A day at the beach is the perfect chance to capture carefree memories, but the brightness of the sun reflecting off the sand and water doesn't often yield the best photographic results. Before you start snapping away, take a look at three common beach photography problems and simple ways you can avoid them.
- The photos are overexposed: Auto mode can overexpose photos, making them appear washed out. Experiment with the camera's manual setting. First set the camera's ISO (the setting that controls the camera's sensitivity to light) to a low number, like 100. A low ISO setting is best for bright lighting. Set it to a higher number, like 400, when shooting moving objects. Next, change the white balance, and set it to daylight, shade, or cloudy-twilight-sunset, depending on the weather.

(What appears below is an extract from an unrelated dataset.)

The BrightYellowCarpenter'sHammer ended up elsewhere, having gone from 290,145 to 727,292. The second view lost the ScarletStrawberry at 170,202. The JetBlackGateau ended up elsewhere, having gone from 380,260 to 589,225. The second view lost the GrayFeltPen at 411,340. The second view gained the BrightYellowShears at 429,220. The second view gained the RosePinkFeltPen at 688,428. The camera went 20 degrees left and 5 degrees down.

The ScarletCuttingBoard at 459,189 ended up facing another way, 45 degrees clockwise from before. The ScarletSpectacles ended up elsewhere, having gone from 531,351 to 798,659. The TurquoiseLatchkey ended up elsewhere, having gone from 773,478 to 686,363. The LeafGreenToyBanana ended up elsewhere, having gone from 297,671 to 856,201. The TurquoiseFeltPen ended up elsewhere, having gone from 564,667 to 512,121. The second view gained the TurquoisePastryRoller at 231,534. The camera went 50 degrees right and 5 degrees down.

- The pics are boring: Transform a shot of the sea by finding a point of interest to focus on, whether it's a rock, crashing wave, setting sun, or flying bird. The object breaks up an otherwise basic-looking landscape. Frame the pic using the rule of thirds, and include the horizon of the beach in the background to give the photo depth.
- The pics have a weird bluish lighting: Try attaching a few filters to the camera. A UV filter will remove the fog effect that is caused from UV rays, and it helps protect the lens from sun damage. Experiment with a polarizing filter to reduce the glare from water and to darken the bright blue hues of the sky. It can be used occasionally, depending on the effect you are hoping to achieve.